#### What to do
Exactly the lines from the one with "Document page, 1275x1650 pixels." to the end of the entries should appear in your answer, retyped word for word.

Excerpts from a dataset
____________
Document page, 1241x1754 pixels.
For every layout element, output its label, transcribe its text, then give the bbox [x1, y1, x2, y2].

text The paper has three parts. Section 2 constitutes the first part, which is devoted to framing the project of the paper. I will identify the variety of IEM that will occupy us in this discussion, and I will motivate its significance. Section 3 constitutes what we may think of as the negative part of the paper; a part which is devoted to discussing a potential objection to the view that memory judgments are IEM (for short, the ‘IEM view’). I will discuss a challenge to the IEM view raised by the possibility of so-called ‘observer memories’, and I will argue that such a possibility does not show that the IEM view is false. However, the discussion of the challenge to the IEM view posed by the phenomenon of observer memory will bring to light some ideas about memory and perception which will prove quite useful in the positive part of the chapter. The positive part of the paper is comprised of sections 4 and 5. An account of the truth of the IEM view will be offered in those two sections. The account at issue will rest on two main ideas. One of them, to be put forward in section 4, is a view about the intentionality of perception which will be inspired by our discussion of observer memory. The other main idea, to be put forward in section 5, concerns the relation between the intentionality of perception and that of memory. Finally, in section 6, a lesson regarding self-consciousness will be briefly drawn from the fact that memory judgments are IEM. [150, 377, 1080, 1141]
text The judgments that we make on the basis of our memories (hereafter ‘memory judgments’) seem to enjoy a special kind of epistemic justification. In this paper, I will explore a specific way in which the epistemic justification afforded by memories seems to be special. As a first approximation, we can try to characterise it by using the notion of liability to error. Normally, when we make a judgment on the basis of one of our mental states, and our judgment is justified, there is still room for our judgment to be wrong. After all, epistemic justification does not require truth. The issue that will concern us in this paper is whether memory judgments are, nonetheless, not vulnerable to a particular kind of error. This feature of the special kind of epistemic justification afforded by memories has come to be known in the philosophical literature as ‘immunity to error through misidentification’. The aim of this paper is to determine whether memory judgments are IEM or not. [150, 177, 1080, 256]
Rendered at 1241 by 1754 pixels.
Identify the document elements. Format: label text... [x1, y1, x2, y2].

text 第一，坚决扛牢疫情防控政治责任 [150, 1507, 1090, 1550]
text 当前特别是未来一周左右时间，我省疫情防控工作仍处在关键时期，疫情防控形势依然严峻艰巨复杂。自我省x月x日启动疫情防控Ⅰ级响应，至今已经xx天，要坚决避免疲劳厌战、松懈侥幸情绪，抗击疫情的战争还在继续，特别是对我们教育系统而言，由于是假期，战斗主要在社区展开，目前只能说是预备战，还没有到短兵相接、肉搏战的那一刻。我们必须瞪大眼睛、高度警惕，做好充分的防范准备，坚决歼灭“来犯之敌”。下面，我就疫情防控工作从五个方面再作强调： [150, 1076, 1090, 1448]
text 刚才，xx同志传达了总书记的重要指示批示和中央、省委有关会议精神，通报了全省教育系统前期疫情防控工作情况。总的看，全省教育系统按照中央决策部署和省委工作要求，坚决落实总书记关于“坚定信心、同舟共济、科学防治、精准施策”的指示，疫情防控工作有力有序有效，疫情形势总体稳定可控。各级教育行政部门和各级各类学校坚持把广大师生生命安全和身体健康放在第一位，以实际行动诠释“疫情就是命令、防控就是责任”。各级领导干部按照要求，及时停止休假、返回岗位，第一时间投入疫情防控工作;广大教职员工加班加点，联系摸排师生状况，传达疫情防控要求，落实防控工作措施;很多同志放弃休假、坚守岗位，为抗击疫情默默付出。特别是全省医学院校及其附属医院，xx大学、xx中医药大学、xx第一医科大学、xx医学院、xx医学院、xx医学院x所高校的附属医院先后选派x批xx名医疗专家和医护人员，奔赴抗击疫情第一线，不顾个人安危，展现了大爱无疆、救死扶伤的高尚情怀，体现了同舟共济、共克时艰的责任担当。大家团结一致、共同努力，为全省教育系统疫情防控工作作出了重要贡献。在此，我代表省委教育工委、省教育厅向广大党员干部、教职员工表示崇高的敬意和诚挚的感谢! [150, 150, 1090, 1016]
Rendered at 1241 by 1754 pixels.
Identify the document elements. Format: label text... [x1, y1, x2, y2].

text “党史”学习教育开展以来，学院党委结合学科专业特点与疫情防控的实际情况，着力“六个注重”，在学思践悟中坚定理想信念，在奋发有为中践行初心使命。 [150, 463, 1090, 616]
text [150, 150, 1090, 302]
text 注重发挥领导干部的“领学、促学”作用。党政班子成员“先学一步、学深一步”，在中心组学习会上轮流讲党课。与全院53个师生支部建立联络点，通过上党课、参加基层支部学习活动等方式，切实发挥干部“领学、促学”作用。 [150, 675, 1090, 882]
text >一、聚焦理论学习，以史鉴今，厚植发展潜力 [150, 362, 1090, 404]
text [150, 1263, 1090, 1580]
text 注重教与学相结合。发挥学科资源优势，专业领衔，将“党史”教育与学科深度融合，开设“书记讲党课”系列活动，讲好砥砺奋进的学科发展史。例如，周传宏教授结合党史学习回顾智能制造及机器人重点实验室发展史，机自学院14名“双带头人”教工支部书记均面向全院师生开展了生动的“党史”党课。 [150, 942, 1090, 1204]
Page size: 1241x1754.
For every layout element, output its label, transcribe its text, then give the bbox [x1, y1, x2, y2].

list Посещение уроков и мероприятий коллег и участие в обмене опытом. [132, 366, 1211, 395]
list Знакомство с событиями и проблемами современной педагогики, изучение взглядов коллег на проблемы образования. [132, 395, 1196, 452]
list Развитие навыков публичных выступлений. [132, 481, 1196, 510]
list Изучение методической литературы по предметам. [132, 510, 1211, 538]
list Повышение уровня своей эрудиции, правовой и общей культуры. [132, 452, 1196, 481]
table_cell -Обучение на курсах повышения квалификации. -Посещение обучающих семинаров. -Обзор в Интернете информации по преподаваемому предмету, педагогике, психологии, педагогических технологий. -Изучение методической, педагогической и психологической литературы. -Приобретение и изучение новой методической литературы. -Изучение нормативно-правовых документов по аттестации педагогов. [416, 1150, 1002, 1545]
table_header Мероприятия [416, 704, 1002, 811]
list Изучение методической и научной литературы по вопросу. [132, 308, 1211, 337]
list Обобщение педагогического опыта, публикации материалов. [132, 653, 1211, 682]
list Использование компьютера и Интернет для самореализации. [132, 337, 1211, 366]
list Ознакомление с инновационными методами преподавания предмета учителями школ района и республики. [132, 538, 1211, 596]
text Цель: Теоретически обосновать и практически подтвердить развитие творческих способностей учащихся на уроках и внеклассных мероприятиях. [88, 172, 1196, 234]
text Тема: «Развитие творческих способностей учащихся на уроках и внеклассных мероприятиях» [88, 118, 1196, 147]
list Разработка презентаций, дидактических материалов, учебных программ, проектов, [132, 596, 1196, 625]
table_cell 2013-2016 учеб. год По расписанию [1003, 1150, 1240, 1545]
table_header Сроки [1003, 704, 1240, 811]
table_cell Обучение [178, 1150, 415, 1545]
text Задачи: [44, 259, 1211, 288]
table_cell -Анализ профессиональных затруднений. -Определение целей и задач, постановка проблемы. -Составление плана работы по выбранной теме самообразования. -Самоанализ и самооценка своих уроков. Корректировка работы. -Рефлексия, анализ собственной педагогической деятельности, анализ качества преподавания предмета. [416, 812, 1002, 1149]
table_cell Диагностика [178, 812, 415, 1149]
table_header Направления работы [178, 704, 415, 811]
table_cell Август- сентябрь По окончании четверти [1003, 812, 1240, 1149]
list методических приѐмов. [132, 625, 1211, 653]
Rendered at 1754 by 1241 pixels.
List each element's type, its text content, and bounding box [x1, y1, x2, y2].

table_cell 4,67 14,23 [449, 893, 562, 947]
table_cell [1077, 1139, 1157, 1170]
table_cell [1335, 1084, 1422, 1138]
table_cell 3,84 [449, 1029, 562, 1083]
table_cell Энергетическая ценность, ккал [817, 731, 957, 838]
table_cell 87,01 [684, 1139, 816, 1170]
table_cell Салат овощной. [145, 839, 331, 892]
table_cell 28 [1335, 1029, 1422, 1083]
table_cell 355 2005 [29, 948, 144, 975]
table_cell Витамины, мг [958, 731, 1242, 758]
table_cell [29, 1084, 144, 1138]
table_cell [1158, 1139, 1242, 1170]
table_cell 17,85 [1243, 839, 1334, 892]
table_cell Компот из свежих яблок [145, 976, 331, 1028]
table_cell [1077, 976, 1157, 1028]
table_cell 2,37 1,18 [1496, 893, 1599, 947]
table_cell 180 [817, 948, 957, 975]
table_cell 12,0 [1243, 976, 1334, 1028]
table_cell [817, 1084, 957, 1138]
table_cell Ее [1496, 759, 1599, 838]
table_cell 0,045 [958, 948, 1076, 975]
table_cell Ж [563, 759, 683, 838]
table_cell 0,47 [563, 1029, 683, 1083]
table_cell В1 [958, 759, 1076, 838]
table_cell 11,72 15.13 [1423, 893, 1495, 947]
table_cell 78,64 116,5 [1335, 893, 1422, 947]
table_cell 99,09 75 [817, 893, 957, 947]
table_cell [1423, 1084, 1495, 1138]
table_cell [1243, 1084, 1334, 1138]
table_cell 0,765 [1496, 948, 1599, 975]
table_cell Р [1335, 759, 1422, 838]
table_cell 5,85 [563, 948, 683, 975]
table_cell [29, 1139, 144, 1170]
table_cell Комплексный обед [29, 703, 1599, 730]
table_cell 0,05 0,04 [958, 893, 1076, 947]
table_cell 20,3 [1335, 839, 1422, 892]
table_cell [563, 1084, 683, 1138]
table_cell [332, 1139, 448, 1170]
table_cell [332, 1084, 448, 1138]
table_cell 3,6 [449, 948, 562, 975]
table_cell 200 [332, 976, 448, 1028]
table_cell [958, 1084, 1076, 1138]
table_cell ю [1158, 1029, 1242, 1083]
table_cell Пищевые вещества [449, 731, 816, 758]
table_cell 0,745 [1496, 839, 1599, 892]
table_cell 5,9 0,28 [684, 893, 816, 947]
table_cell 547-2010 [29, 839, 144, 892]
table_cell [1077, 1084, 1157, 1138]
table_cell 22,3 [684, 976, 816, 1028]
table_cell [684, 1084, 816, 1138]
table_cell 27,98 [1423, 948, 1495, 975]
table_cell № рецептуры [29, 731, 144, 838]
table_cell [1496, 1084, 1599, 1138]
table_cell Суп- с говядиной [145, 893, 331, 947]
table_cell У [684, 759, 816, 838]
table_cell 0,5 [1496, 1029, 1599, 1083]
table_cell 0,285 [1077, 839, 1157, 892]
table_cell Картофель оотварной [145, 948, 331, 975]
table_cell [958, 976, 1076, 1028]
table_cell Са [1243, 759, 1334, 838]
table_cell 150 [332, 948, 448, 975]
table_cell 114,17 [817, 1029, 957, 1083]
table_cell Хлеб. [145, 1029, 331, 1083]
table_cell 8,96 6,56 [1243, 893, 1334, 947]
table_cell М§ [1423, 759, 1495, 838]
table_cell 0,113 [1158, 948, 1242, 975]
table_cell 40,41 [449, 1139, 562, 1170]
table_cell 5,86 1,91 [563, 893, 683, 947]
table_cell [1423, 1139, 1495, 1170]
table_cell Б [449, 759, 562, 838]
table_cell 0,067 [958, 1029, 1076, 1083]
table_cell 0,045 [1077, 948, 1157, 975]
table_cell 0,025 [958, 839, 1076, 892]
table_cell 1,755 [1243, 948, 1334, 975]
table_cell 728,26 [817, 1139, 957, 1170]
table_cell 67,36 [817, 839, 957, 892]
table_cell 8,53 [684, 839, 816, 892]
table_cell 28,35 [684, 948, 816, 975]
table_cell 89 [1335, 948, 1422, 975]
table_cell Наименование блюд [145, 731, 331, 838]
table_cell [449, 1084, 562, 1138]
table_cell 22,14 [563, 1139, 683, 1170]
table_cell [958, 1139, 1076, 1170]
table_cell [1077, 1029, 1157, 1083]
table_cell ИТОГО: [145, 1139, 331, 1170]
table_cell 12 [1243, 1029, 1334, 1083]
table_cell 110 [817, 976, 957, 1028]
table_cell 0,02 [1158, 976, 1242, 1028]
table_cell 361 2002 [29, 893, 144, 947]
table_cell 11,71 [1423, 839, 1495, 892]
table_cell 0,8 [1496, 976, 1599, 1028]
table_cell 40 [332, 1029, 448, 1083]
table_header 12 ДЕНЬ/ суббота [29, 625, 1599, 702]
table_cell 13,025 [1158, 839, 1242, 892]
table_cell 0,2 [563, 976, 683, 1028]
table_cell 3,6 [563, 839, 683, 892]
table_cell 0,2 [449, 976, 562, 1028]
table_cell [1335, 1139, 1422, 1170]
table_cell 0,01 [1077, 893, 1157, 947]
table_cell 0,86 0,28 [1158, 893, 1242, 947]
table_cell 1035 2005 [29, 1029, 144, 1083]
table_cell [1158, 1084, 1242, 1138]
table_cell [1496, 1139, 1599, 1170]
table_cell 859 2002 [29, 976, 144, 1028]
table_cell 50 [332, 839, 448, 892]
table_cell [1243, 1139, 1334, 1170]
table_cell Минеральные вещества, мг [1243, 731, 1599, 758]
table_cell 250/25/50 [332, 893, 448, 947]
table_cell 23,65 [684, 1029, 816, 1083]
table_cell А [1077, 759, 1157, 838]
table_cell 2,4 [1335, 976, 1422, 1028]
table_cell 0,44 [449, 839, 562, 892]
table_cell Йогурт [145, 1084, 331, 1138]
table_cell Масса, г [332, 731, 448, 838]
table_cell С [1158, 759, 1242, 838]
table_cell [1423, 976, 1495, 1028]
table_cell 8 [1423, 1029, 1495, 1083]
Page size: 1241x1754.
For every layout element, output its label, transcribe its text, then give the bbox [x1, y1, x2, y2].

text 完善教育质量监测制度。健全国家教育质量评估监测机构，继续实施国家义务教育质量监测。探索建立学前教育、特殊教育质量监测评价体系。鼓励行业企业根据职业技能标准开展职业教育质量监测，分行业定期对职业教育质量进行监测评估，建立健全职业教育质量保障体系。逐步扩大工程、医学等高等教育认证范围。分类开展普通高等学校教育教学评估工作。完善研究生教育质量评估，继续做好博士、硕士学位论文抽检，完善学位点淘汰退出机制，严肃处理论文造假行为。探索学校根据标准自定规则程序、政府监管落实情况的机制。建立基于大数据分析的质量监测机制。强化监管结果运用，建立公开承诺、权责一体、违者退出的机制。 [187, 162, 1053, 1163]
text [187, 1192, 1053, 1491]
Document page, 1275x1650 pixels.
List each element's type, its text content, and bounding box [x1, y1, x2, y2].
____________
#### Output for this task
Document page, 1275x1650 pixels.
List each element's type, its text content, and bounding box [x1, y1, x2, y2].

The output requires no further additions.